Instructions to follow: Search the material for the word "GPOUT" and copy each line that holds it.

Dataset records:
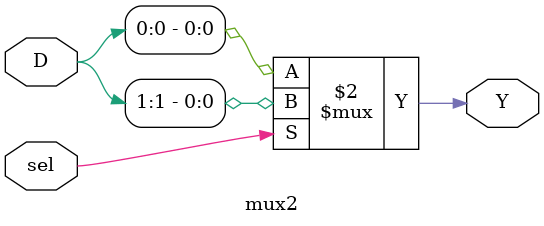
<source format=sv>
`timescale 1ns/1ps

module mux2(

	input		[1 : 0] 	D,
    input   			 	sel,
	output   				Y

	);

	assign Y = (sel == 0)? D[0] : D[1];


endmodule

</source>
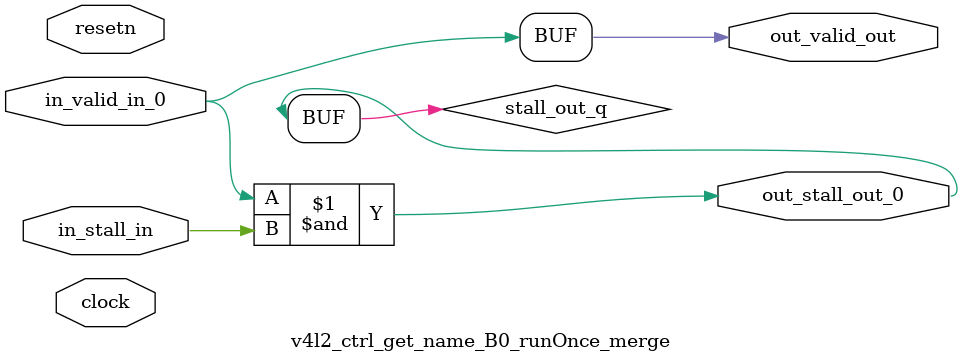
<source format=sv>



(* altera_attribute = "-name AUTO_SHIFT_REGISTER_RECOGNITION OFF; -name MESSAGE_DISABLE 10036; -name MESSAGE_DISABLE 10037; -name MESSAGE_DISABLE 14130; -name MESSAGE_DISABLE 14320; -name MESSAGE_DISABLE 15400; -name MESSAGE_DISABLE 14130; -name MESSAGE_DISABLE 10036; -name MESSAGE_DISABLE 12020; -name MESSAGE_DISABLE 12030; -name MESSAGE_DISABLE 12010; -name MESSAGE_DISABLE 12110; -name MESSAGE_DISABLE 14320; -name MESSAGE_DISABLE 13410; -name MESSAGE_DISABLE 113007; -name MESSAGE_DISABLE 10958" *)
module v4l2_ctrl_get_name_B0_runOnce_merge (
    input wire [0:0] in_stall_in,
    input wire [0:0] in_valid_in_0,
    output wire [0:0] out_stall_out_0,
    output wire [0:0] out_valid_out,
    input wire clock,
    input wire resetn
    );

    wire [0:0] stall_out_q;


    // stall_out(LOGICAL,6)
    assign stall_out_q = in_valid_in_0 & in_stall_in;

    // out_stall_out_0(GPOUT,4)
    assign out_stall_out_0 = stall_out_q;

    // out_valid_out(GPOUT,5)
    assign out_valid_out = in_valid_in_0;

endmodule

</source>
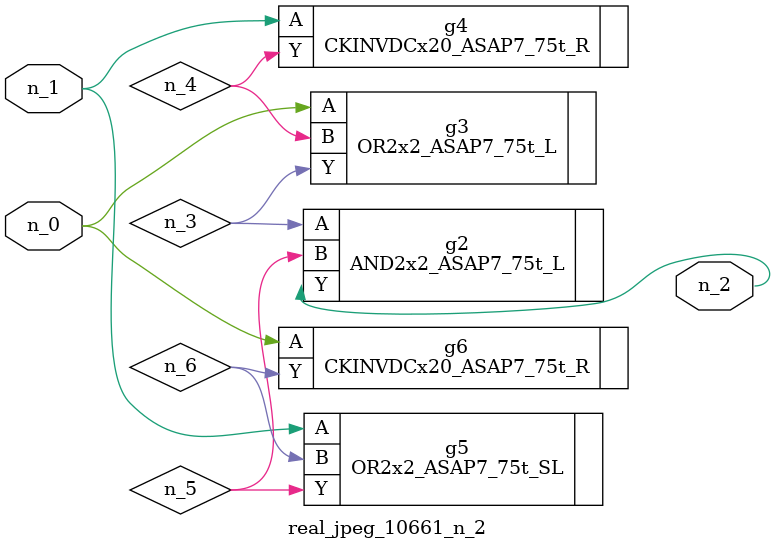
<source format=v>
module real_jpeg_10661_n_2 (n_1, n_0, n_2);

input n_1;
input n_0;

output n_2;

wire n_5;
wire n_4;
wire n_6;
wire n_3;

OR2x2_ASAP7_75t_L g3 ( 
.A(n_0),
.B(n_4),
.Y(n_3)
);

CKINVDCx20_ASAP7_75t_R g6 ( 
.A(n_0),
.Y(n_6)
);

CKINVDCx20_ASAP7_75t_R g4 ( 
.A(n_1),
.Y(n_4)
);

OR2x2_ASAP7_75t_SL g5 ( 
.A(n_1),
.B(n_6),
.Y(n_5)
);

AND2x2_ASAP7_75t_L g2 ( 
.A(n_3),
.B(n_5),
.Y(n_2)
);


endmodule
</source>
---
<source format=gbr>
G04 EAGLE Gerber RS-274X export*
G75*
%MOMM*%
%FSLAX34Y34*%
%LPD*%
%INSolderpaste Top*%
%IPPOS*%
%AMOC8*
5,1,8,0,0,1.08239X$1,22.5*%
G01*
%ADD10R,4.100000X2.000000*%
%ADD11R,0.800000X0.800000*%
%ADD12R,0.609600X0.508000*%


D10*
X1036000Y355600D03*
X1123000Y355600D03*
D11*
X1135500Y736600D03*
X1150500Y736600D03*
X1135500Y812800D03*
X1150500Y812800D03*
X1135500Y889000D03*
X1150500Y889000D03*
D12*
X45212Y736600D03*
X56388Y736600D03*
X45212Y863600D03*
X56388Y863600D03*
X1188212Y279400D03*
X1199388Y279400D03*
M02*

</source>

Task result:
    // out_stall_out_0(GPOUT,4)
    // out_valid_out(GPOUT,5)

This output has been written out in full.